A la obligatoriedad de una declaración responsable de las empresas para poder ofrecer el servicio, así como de estar inscritas en registro oficial de chárter, vigente desde 2018, se suma ahora una nueva regulación que prohíbe hacer difusión del arrendamiento de embarcaciones que no cumplan los requisitos legales.
De acuerdo con el decreto, pueden ser responsables, y en consecuencia sancionadas, tanto las compañías ofertantes como los medios que sirvan de soporte a los anuncios de chárter pirata.
La sanción se considerará grave “si se lleva a cabo la difusión del alquiler y su contratación con un número de registro falso y también la actividad de embarcaciones que han dejado de cumplir con los requisitos”.

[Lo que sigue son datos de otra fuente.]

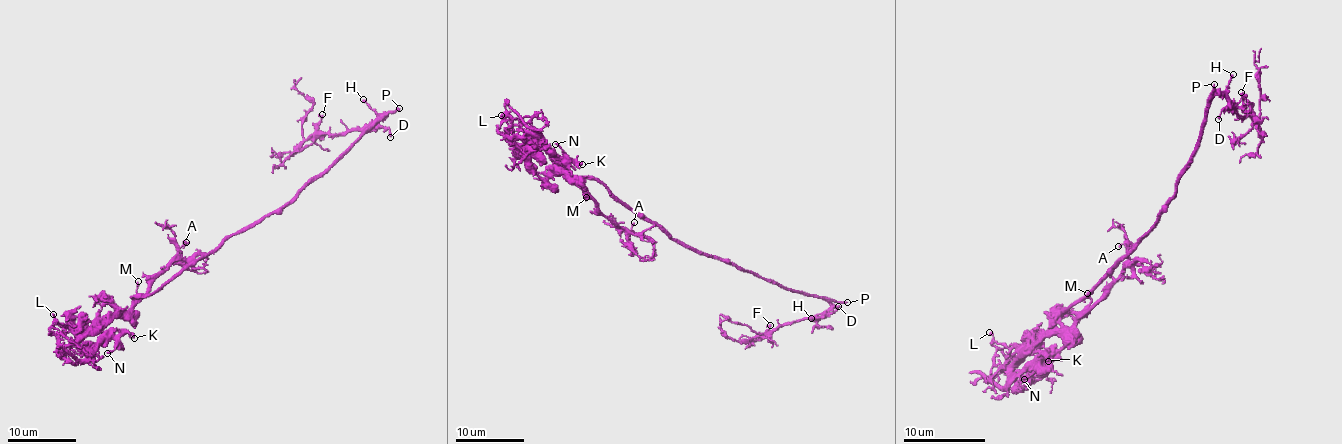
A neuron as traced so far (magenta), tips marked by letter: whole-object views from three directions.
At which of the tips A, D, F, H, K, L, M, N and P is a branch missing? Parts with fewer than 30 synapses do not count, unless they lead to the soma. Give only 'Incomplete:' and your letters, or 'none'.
Incomplete: P

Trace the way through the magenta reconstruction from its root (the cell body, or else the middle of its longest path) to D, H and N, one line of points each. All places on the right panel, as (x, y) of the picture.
D: (1161, 213), (1198, 144), (1206, 105), (1220, 94), (1229, 105), (1218, 119)
H: (1161, 213), (1198, 144), (1206, 105), (1229, 84), (1233, 74)
N: (1161, 213), (1106, 275), (1065, 310), (1075, 322), (1044, 338), (1044, 355), (1024, 379)

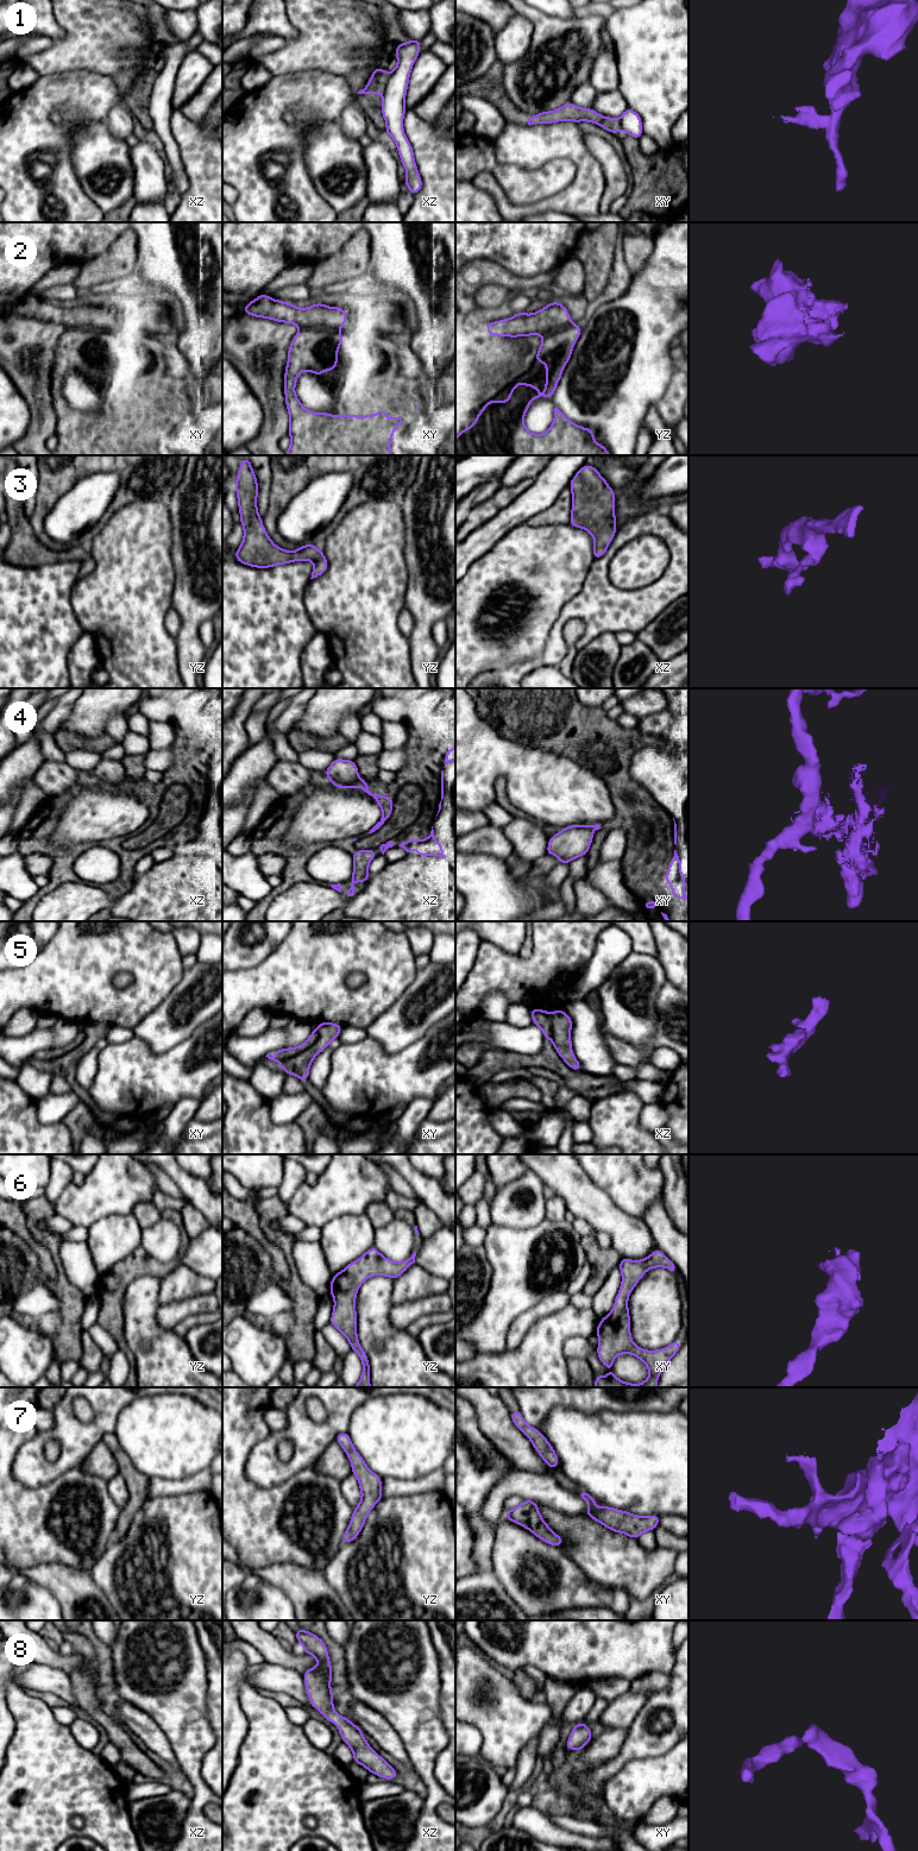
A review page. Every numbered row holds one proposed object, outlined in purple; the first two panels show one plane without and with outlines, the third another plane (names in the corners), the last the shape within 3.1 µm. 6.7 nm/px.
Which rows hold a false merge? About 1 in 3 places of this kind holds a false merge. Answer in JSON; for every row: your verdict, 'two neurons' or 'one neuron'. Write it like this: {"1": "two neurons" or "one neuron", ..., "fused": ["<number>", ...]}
{"1": "two neurons", "2": "one neuron", "3": "one neuron", "4": "two neurons", "5": "two neurons", "6": "one neuron", "7": "one neuron", "8": "one neuron", "fused": ["1", "4", "5"]}

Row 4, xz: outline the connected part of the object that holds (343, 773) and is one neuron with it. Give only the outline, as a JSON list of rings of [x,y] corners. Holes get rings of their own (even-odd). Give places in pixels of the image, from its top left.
[[[334,758],[332,764],[325,770],[329,782],[339,788],[358,787],[358,768],[354,761]]]

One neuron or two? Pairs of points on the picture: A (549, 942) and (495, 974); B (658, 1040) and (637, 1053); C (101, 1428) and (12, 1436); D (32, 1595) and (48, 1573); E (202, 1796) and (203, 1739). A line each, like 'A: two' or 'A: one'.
A: one
B: one
C: two
D: two
E: one

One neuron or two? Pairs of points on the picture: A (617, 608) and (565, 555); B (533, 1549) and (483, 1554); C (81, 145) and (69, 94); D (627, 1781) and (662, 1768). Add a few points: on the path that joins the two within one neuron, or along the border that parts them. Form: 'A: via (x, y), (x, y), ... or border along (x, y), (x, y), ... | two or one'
A: border along (593, 559), (582, 589), (570, 599) | two
B: border along (495, 1538), (491, 1571) | two
C: border along (105, 120), (79, 125), (70, 134), (70, 155) | two
D: via (635, 1781), (645, 1781), (654, 1776) | one

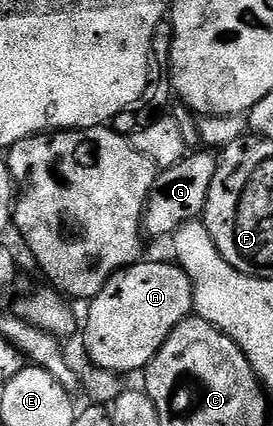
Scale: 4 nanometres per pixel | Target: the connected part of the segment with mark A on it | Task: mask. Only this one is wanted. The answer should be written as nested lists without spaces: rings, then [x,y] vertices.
[[[142,260],[118,270],[110,276],[100,292],[88,303],[89,311],[83,314],[83,334],[85,330],[85,350],[89,353],[88,361],[99,368],[107,368],[122,376],[130,376],[144,371],[149,361],[163,348],[167,336],[184,318],[194,313],[193,289],[187,272],[176,261],[148,262]]]

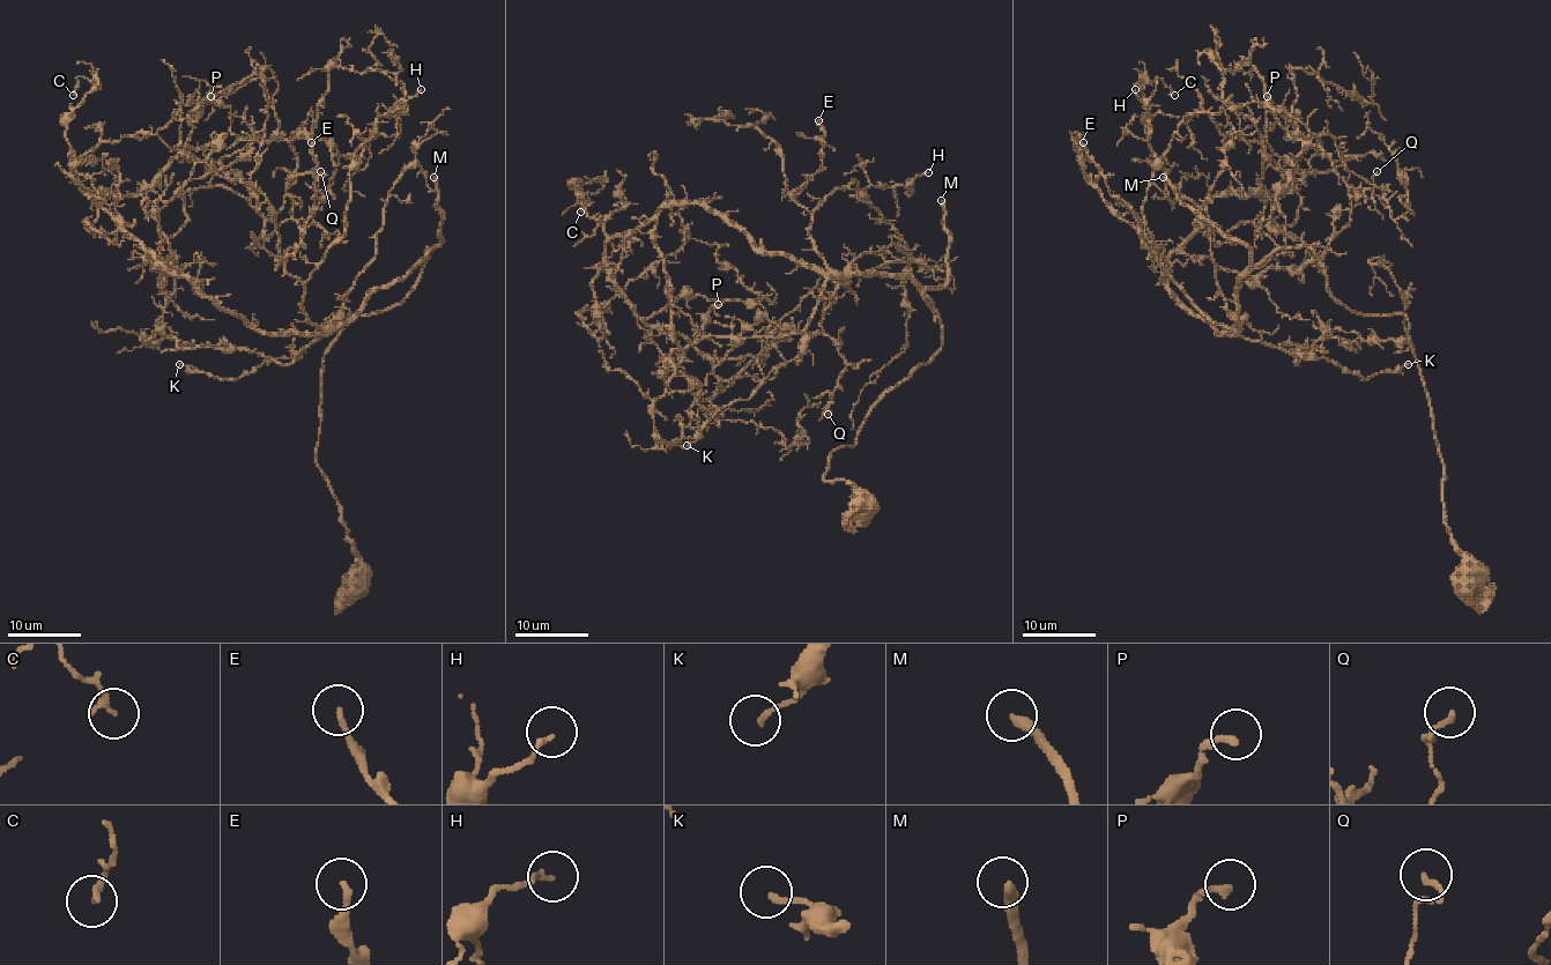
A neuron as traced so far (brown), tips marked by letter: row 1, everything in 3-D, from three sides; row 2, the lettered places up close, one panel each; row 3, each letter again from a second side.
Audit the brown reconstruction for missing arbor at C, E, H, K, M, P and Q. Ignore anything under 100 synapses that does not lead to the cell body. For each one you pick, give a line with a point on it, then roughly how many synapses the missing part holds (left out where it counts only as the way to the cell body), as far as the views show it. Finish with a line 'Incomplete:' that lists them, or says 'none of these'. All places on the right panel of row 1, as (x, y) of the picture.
M: Place: (1163, 177). Roughly 300 synapses
Incomplete: M

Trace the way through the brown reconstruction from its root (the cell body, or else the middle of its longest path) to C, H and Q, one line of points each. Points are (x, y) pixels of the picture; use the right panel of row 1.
C: (1464, 579), (1403, 314), (1306, 246), (1234, 333), (1169, 287), (1200, 208), (1141, 89), (1174, 95)
H: (1464, 579), (1408, 320), (1344, 306), (1282, 246), (1216, 325), (1144, 234), (1135, 89)
Q: (1464, 579), (1403, 314), (1306, 246), (1234, 333), (1166, 281), (1295, 139), (1377, 171)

En el caso de los incumplimientos leves, se pueden imponer multas de 120 a 2.000 euros y en el caso de las graves, las multas pueden ser de entre 2.001 y 20.000 euros. Las muy graves pueden llegar a los 200.000 euros.
Las empresas mallorquinas de chárter llevan años denunciando el intrusismo de compañías que tributan en el extranjero e incluso de barcos particulares.